### To do
Word for word, transcribe the listing that follows, minus any pictures.

### Stored data

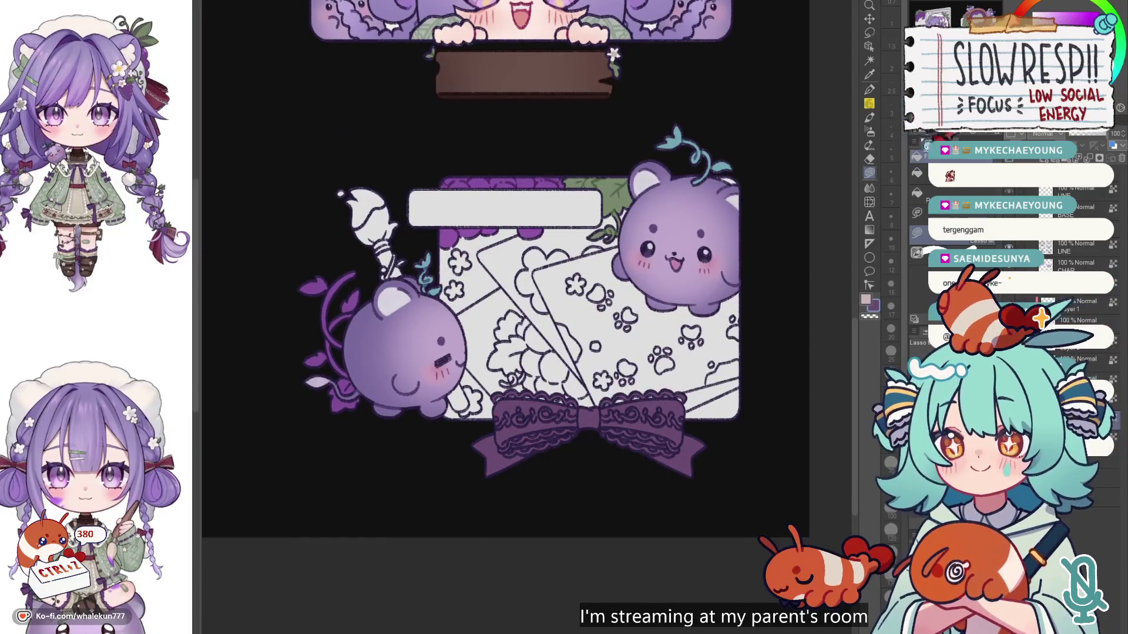
Step: Switch back to the pen and raise the white brush to size 15 for the lace highlights
{"action": "left_click", "coordinate": [870, 89]}
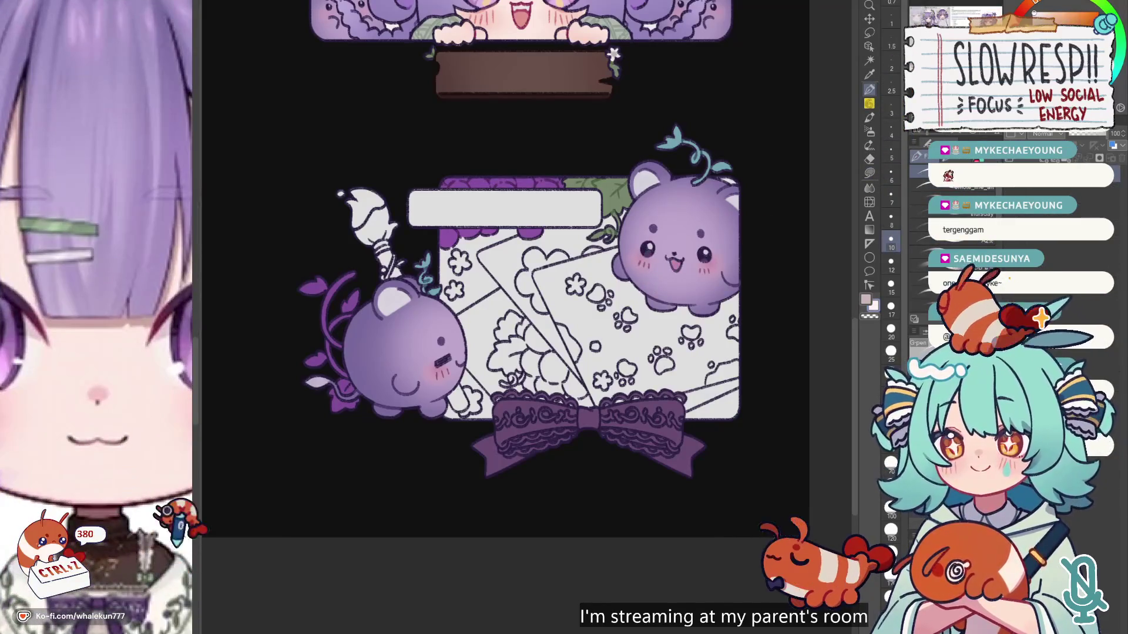
{"action": "scroll", "coordinate": [562, 376], "scroll_direction": "up", "scroll_amount": 5}
{"action": "scroll", "coordinate": [561, 376], "scroll_direction": "down", "scroll_amount": 5}
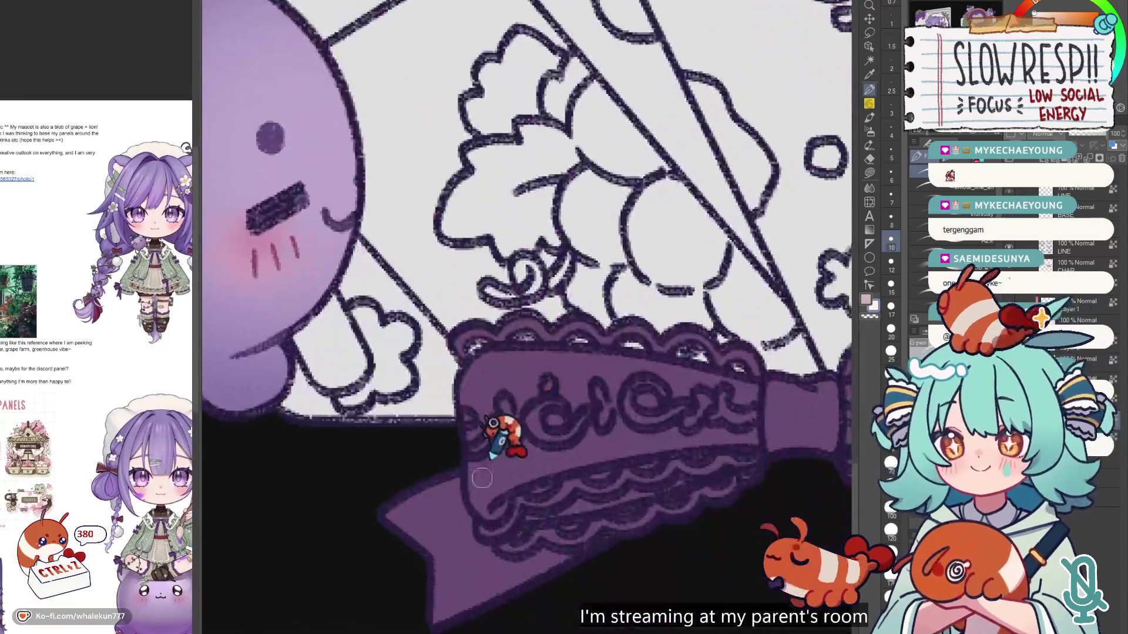
{"action": "scroll", "coordinate": [499, 440], "scroll_direction": "right", "scroll_amount": 4}
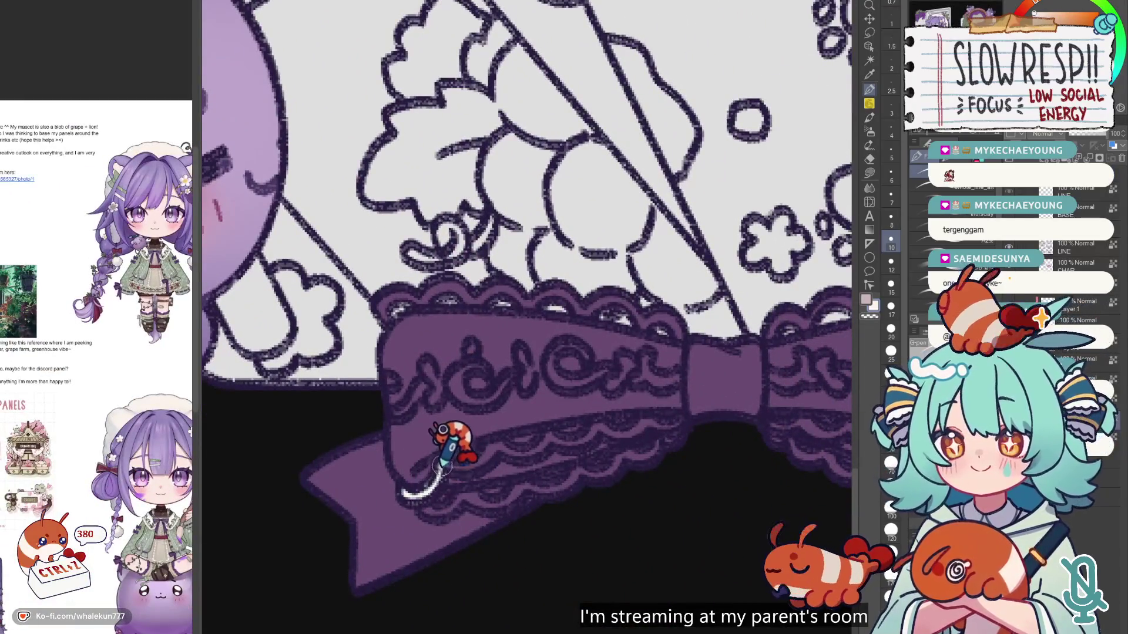
{"action": "scroll", "coordinate": [549, 321], "scroll_direction": "down", "scroll_amount": 5}
{"action": "scroll", "coordinate": [535, 176], "scroll_direction": "up", "scroll_amount": 2}
{"action": "scroll", "coordinate": [531, 226], "scroll_direction": "up", "scroll_amount": 4}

### Completed exercise
Step: Switch back to the pen and raise the white brush to size 15 for the lace highlights
{"action": "left_click", "coordinate": [870, 89]}
{"action": "scroll", "coordinate": [562, 376], "scroll_direction": "up", "scroll_amount": 5}
{"action": "scroll", "coordinate": [561, 376], "scroll_direction": "down", "scroll_amount": 5}
{"action": "scroll", "coordinate": [499, 440], "scroll_direction": "right", "scroll_amount": 4}
{"action": "scroll", "coordinate": [549, 321], "scroll_direction": "down", "scroll_amount": 5}
{"action": "scroll", "coordinate": [535, 176], "scroll_direction": "up", "scroll_amount": 2}
{"action": "scroll", "coordinate": [531, 226], "scroll_direction": "up", "scroll_amount": 4}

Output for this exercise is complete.